Pregnant women who seek prenatal diagnostic testing to identify genetic or chromosomal abnormalities have a lower risk of miscarriage than previously believed, according to a UCSF study.
The findings are published in the September 2006 issue of the journal "Obstetrics and Gynecology."
Two standard tests--amniocentesis and chorionic villus sampling (CVS)--are common prenatal tests performed during the first and second trimester of pregnancy. Early testing using the CVS procedure has typically been thought to have a higher rate of miscarriage than amniocentesis. However, in a 20-year retrospective comparison study of the two procedures, researchers found that the loss rates for both procedures decreased over time.
"This is a significant finding for use as information in both patient counseling and in establishing widespread prenatal diagnostic and screening programs," said study co-author Mary E. Norton, MD, who is medical director of the Prenatal Diagnostic Center at UCSF Medical Center and associate clinical professor in the UCSF Department of Obstetrics, Gynecology and Reproductive Sciences.

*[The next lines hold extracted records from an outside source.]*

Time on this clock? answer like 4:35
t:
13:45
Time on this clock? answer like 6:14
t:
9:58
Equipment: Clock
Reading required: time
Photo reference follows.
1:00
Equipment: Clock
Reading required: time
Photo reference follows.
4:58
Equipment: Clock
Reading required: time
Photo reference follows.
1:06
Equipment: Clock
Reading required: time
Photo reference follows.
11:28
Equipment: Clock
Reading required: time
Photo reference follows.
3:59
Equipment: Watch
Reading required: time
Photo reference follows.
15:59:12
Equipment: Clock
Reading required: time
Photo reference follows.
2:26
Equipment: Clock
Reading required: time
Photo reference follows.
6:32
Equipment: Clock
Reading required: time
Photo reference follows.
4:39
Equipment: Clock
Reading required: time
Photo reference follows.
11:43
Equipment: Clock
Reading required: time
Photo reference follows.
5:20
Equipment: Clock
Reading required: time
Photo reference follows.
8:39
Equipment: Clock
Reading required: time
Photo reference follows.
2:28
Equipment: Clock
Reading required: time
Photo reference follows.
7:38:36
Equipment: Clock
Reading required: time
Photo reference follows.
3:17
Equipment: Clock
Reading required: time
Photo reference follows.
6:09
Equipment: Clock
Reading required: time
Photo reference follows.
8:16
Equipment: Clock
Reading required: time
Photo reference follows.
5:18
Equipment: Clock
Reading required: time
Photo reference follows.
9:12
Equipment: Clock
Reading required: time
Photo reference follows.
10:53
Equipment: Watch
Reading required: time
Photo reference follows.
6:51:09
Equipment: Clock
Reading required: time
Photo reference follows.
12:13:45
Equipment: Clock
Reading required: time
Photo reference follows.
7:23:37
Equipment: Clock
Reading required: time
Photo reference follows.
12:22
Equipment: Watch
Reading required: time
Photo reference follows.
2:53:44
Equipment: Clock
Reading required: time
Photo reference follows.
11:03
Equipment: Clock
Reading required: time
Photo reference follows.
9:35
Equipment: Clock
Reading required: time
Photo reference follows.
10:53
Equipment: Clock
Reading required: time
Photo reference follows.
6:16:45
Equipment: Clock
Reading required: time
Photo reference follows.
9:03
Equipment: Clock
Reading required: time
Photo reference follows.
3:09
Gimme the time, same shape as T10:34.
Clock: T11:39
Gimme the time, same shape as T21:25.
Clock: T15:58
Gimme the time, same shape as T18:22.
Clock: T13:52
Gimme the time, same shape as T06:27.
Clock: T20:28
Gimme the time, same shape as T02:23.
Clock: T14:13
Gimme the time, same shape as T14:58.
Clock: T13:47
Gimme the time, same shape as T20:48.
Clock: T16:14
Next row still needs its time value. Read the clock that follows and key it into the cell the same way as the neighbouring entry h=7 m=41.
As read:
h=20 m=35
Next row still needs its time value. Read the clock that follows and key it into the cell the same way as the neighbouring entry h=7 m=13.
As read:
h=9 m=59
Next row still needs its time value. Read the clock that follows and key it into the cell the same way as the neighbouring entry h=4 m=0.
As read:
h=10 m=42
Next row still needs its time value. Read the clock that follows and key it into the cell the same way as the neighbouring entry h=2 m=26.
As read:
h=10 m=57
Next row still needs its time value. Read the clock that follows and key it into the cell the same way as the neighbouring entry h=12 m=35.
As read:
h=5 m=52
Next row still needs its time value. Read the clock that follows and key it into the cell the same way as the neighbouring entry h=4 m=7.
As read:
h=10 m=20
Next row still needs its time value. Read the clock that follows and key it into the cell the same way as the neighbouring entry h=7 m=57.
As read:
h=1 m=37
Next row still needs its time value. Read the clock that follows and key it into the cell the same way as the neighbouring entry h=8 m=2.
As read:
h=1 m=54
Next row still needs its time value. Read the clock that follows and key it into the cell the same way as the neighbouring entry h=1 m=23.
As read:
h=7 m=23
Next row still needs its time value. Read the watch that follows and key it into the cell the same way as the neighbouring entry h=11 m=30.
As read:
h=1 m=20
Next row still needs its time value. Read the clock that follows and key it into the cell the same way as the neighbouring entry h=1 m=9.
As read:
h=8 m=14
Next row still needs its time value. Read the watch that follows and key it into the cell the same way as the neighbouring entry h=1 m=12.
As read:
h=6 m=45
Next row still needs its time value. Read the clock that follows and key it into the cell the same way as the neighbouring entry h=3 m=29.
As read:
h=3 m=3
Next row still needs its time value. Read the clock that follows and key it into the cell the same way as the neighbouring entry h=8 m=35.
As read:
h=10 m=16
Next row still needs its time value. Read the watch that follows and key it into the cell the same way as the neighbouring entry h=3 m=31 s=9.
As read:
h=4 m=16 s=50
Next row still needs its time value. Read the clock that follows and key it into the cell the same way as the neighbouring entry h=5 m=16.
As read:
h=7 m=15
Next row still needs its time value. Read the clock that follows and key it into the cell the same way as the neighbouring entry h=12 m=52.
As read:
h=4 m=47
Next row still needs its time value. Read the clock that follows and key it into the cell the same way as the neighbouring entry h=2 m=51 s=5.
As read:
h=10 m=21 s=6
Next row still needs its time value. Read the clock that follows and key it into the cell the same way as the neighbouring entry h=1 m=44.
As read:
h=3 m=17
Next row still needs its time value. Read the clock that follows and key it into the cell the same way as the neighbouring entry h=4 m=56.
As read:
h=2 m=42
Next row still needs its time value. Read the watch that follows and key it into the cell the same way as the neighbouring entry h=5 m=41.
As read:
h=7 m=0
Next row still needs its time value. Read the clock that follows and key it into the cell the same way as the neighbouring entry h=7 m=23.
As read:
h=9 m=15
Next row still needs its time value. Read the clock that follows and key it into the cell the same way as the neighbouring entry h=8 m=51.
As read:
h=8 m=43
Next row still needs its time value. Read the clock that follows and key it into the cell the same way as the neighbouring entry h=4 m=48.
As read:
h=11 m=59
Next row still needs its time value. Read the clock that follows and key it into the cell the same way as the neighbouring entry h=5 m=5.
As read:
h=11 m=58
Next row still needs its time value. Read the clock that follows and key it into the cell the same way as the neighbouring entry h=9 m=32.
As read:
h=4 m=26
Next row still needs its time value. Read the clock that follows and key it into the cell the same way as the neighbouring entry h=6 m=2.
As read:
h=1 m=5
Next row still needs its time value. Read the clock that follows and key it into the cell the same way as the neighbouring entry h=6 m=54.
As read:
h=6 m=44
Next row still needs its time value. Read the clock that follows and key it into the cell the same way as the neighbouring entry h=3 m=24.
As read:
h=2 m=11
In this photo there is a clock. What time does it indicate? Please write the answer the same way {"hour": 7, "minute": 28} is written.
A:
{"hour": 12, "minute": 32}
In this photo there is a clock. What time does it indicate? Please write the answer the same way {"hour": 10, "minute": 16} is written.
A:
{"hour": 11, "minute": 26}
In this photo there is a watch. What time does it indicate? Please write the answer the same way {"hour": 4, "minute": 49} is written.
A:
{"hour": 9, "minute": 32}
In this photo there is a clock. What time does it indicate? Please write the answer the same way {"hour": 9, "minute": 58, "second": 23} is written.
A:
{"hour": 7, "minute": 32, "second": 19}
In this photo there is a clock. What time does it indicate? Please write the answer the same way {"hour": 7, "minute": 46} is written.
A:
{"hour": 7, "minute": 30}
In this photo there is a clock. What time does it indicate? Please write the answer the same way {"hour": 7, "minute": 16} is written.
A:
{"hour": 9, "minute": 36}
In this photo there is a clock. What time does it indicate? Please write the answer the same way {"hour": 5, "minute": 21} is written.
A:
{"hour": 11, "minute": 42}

Both amniocentesis and CVS are invasive diagnostic screening methods that carry a small risk of pregnancy loss. Amniocentesis requires insertion of a hollow needle through the abdominal wall and into the uterus to withdraw amniotic fluid. CVS is a biopsy procedure that involves removing a piece of tissue from the placenta. These samples are then cultured and chromosomes analyzed to determine abnormalities associated with Down syndrome and other genetic diseases such as cystic fibrosis, Tay-Sachs disease, and sickle cell disease.
CVS can be performed at an earlier gestation period (10-12 weeks) than amniocentesis (16-20 weeks), and therefore is preferred by some patients because of earlier detection of possible abnormalities, according to Norton.